## 待完成任务
请接着这篇讲解 Python collections 模块 Counter 类的文章，从末行 print(c1) 之后继续往下写。

## 所提供文章

欢迎来到Louis的博客

人生三从境界:昨夜西风凋碧树,独上高楼,望尽天涯路。 衣带渐宽终不悔,为伊消得人憔悴。 众里寻他千百度,蓦然回首,那人却在灯火阑珊处。
扩大
缩小

python标准库——collections模块 的Counter类

1.collections模块

collections模块自Python 2.4版本开始被引入,包含了dict、set、list、tuple以外的一些特殊的容器类型,分别是:

  • OrderedDict类:排序字典,是字典的子类。引入自2.7。
  • namedtuple()函数:命名元组,是一个工厂函数。引入自2.6。
  • Counter类:为hashable对象计数,是字典的子类。引入自2.7。
  • deque:双向队列。引入自2.4。
  • defaultdict:使用工厂函数创建字典,使不用考虑缺失的字典键。引入自2.5。

2.Counter类

Counter类的目的是用来跟踪值出现的次数。它是一个无序的容器类型,以字典的键值对形式存储,其中元素作为key,其计数作为value。计数值可以是任意的Interger(包括0和负数)。

2.1 创建

下面的代码说明了Counter类创建的四种方法:

from collections import Counter

c1 = Counter()   #创建一个空的Counter对象
c2 = Counter('collections') #从一个可interable的对象(list,tuple,dict,string等)创建
c3 = Counter({'k1': 'v1', 'k2': 'v2', 'k3':'v1'}) #从一个字典对象创建
c4 = Counter(a=4, b=2) #关键字参数生成的Counter
print(c1)

## 提取的记录

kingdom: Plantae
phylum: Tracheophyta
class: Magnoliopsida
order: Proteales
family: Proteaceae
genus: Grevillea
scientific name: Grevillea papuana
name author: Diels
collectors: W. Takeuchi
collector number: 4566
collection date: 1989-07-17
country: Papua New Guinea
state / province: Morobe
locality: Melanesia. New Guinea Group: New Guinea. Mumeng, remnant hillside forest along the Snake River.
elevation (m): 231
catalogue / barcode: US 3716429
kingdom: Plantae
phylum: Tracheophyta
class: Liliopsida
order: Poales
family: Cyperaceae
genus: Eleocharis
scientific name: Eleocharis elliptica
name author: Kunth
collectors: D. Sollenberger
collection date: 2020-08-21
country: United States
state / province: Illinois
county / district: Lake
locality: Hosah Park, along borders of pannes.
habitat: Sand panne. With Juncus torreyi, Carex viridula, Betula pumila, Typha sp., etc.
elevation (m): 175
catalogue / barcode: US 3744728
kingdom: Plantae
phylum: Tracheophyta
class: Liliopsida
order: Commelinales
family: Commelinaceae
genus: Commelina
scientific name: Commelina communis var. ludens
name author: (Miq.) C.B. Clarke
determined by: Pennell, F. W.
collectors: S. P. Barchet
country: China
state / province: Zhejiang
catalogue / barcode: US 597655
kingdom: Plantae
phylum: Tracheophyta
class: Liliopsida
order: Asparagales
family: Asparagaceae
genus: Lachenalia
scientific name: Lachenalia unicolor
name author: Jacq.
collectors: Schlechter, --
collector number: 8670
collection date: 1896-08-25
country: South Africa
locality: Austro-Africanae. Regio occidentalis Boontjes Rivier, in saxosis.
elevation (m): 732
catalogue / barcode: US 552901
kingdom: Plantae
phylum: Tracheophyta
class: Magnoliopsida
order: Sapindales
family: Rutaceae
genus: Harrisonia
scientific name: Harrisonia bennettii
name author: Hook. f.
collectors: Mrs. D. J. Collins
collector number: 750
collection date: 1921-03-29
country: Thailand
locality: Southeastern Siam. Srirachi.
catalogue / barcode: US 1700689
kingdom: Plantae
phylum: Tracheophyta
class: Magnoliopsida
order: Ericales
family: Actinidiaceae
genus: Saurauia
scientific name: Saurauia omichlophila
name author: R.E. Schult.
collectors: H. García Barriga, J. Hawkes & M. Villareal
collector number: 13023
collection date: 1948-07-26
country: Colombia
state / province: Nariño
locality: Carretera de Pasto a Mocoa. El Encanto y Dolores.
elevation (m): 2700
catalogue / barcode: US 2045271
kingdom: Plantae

## 书面回答
print(c2)
print(c3)
print(c4)
'''
Counter()
Counter({'c': 2, 'o': 2, 'l': 2, 'e': 1, 't': 1, 'i': 1, 'n': 1, 's': 1})
Counter({'v1': 1, 'v2': 1, 'k2': 1, 'k1': 1})
Counter({'a': 4, 'b': 2})
'''

2.2 计数值的访问与缺失的键

当所访问的键不存在时,返回0,而不是KeyError;否则返回它的计数。

from collections import Counter
c = Counter(['a', 'b', 'c'])
c['a']
Out[4]: 1
c['d']
Out[5]: 0

2.3 Counter提供的方法

class Counter(dict): #继承字典的方法
    '''Dict subclass for counting hashable items.  Sometimes called a bag
    or multiset.  Elements are stored as dictionary keys and their counts
    are stored as dictionary values.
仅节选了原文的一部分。